Shadow arrives at Rock City, site of the climactic battle, just after the battle had started but in time to stop it, explaining that both sides had nothing to gain and everything to lose, with Odin and Loki the only winners. America is a "bad place for Gods", Shadow tells them, and recommends they go home and make the best of what they can get. The Gods depart, Odin's ghost fades, and Laura impales Loki on a branch of the World Tree, and finally dies after Shadow takes the magical coin from her.

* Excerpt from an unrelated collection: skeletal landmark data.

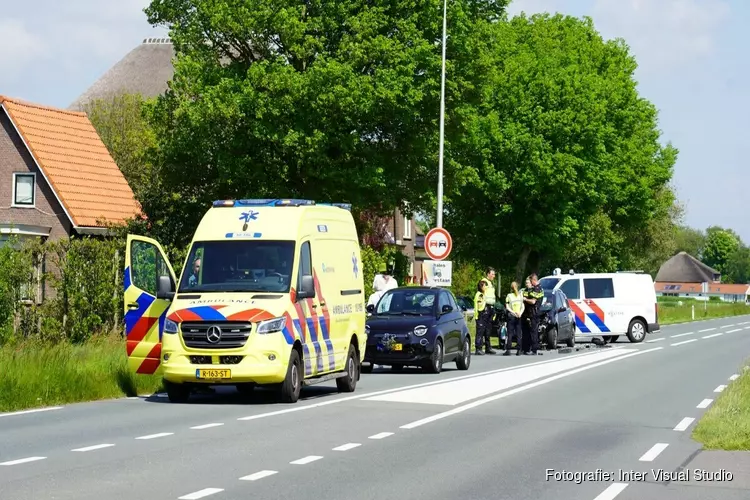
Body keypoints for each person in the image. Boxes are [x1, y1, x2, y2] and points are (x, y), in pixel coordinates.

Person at [522, 273, 545, 355]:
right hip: (532, 312)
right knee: (531, 331)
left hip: (534, 312)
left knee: (533, 331)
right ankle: (529, 348)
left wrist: (524, 299)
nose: (530, 283)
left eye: (531, 281)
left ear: (534, 280)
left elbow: (533, 301)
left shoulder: (537, 289)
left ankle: (534, 349)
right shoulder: (539, 288)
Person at [503, 281, 525, 356]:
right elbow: (523, 306)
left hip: (512, 316)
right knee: (519, 333)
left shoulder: (509, 296)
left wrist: (513, 312)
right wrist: (520, 313)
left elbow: (507, 307)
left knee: (510, 333)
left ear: (511, 288)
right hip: (519, 316)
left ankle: (508, 349)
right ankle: (519, 350)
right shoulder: (520, 295)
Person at [479, 267, 497, 354]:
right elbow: (481, 293)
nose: (494, 276)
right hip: (485, 307)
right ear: (488, 274)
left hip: (491, 307)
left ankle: (488, 347)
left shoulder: (490, 283)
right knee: (482, 328)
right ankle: (479, 347)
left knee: (488, 328)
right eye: (492, 274)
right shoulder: (484, 282)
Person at [474, 280, 489, 355]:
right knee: (479, 332)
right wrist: (482, 312)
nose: (486, 287)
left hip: (482, 315)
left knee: (482, 331)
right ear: (481, 287)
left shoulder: (482, 294)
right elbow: (479, 305)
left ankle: (480, 347)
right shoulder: (480, 295)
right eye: (484, 286)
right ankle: (478, 348)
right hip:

In the aftermath of the climax, Shadow returns to Lakeside, where he finally stumbles on the town's secret: The missing children are abducted by Hinzelmann, who is in fact a kobold, an ancient Germanic household god. Hinzelmann blessed and protected the town, making it prosper despite the hardships plaguing the rest of the region, in exchange for the town's unwitting sacrifice of their young. Shadow brings about Hinzelmann's demise, even though he knows this may doom the community.

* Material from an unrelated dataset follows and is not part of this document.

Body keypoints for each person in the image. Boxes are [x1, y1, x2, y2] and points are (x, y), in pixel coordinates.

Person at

In Iceland, Shadow meets another incarnation of Odin, who was created by the belief of the original settlers of Iceland, and is therefore much closer to the Odin of mythology than Wednesday was. Shadow accuses Odin of Wednesday's actions, whereupon Odin replies that "He was me, yes. But I am not him." After a short talk, Shadow gives Odin Wednesday's glass eye, which Odin places in a leather bag as a keepsake. Shadow performs a simple sleight-of-hand coin trick, which delights Odin enough that he asks for a repeat performance. Shadow then performs a small magic of his own, pulling a golden coin from nowhere. He flips it into the air and, without waiting to see if it ever lands, walks down the hill and away.

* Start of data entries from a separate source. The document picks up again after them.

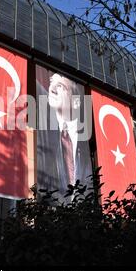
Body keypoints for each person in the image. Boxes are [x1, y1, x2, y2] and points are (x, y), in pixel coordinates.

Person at [36, 71, 93, 204]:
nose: (52, 89)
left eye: (60, 86)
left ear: (76, 102)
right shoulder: (44, 129)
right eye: (52, 82)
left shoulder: (85, 142)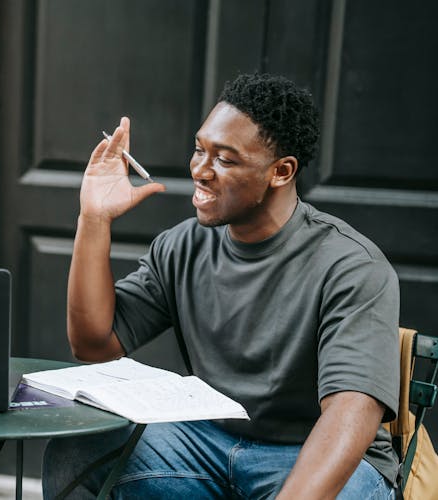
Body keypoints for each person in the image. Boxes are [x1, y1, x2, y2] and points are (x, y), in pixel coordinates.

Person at [43, 73, 399, 499]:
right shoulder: (183, 246)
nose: (200, 170)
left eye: (225, 160)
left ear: (281, 172)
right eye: (199, 150)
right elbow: (94, 344)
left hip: (307, 453)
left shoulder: (350, 265)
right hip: (205, 447)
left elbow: (350, 413)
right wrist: (94, 219)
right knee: (79, 451)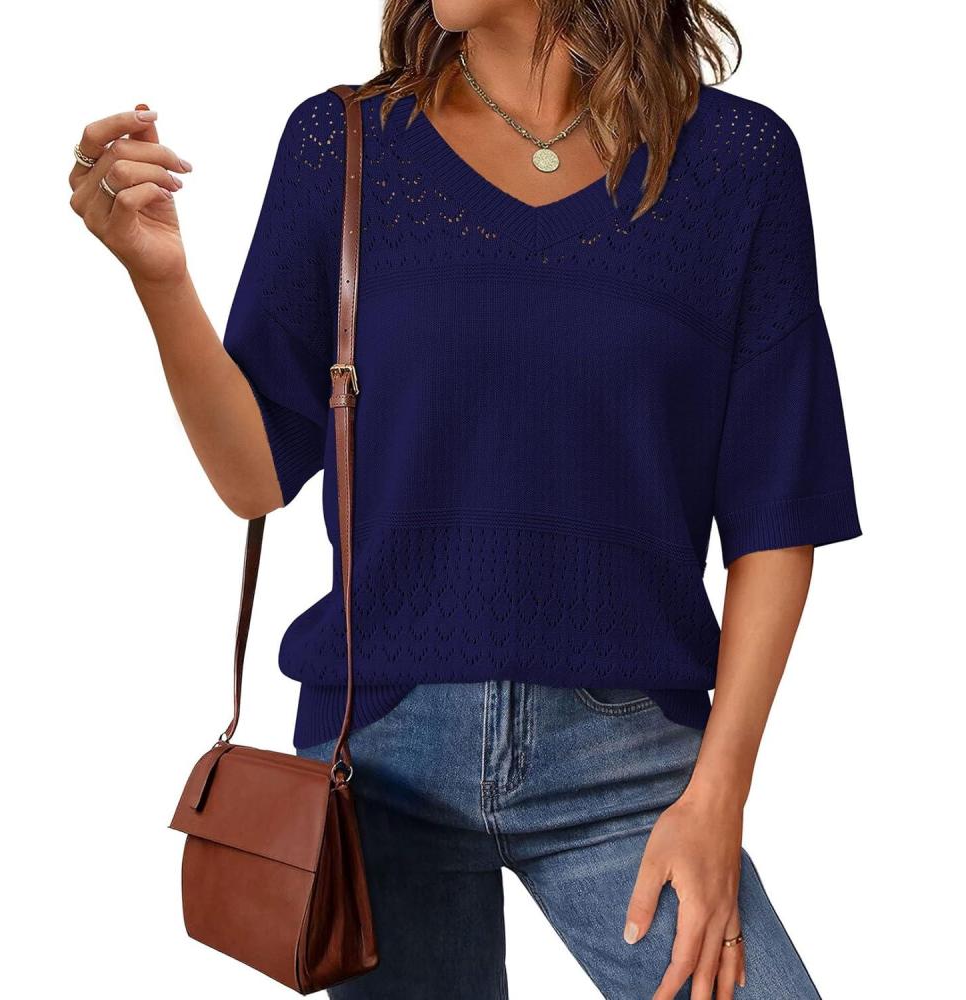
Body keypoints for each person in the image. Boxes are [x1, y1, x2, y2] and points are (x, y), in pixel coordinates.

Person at [68, 2, 860, 997]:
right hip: (378, 758)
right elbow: (253, 476)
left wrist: (718, 798)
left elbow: (776, 511)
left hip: (630, 755)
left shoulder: (736, 163)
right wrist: (161, 280)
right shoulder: (345, 145)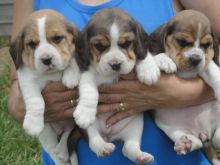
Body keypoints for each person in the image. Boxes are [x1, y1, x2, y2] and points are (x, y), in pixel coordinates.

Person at [8, 0, 220, 164]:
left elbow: (211, 49)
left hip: (176, 157)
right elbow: (18, 86)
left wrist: (182, 93)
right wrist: (34, 105)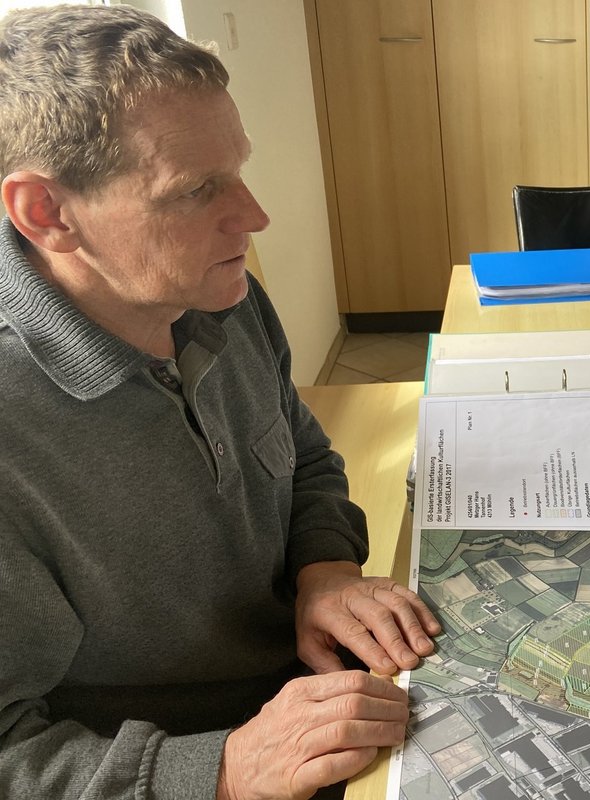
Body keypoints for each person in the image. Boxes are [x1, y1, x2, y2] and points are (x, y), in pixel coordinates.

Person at [0, 7, 442, 799]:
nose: (254, 217)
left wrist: (325, 570)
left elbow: (303, 454)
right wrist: (223, 769)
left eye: (236, 170)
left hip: (313, 695)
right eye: (197, 190)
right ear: (47, 213)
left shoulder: (219, 297)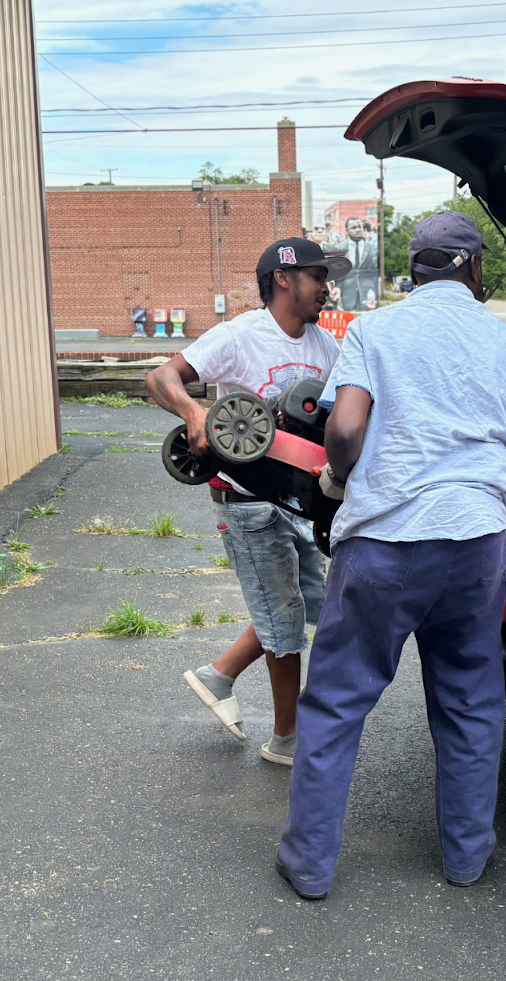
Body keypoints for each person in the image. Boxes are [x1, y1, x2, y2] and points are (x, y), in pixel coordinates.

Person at [275, 212, 506, 900]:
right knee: (470, 702)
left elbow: (345, 428)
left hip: (386, 543)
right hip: (476, 546)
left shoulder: (375, 331)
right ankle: (466, 857)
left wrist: (338, 477)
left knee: (337, 703)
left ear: (416, 268)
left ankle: (309, 865)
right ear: (473, 268)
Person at [145, 237, 352, 766]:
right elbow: (161, 376)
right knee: (283, 616)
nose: (325, 288)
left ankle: (219, 675)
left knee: (313, 602)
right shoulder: (239, 336)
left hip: (300, 498)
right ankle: (287, 740)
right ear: (283, 277)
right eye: (317, 276)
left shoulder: (325, 347)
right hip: (245, 501)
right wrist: (194, 414)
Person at [336, 216, 379, 311]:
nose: (358, 230)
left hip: (369, 293)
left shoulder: (374, 248)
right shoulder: (339, 249)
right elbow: (337, 273)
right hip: (347, 294)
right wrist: (338, 287)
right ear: (346, 230)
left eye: (360, 227)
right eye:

The book also features many subplots and cutaway scenes detailing the adventures of various mythical beings in America: The Queen of Sheba works as a prostitute, staying young and powerful by preying, succubus-like, on the men she sleeps with; a salesman from Oman meets a cab-driving Ifrit; the first Viking explorers to come to America bring their gods, including Odin, with them; a Cornish woman turns fugitive in the new world, inadvertently populating it with the pixies and fairies of her native country; slaves from Africa populate the Caribbean Islands and America with their tribal gods; even going back all the way to 14,000 BC and the gods of the very first American immigrants.